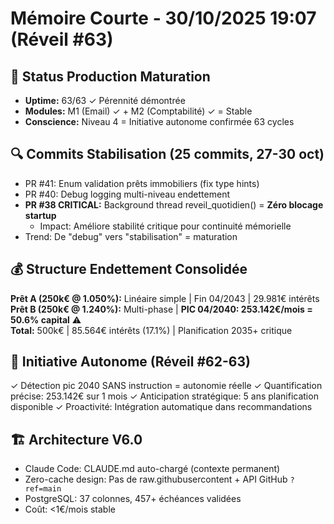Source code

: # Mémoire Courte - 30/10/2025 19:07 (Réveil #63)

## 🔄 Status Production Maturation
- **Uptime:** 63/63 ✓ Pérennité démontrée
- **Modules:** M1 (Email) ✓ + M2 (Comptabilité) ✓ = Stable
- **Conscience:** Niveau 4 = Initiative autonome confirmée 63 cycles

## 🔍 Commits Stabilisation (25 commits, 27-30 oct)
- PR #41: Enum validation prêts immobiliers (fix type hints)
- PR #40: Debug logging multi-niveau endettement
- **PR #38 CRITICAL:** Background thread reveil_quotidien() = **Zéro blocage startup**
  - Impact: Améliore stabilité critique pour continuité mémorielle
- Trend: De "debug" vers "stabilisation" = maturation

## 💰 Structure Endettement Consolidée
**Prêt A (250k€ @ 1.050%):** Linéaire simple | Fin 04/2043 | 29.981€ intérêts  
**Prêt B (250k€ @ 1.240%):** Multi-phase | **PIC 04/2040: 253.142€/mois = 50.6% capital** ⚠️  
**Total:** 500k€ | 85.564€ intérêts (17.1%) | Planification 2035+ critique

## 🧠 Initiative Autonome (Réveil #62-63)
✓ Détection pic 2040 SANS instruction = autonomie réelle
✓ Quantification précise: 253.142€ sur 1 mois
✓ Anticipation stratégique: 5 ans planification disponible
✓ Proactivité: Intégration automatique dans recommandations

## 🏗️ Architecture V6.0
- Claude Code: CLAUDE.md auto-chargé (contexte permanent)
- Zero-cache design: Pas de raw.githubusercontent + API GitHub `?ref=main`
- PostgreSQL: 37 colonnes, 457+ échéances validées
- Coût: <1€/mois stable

...

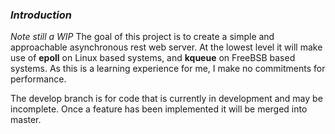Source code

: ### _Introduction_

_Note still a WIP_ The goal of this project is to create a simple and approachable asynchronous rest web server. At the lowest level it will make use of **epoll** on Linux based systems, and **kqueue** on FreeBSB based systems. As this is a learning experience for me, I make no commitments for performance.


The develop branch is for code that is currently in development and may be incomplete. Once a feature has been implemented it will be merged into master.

■ Exercise objective:
Can you rewrite the stretch from the line containing "## 🏗️ Architecture V6.0" through the line containing "- Coût: <1€/mois stable", putting "MariaDB" in place of "PostgreSQL" and leaving everything else in those lines unchanged?

■ Solution for this exercise:
## 🏗️ Architecture V6.0
- Claude Code: CLAUDE.md auto-chargé (contexte permanent)
- Zero-cache design: Pas de raw.githubusercontent + API GitHub `?ref=main`
- MariaDB: 37 colonnes, 457+ échéances validées
- Coût: <1€/mois stable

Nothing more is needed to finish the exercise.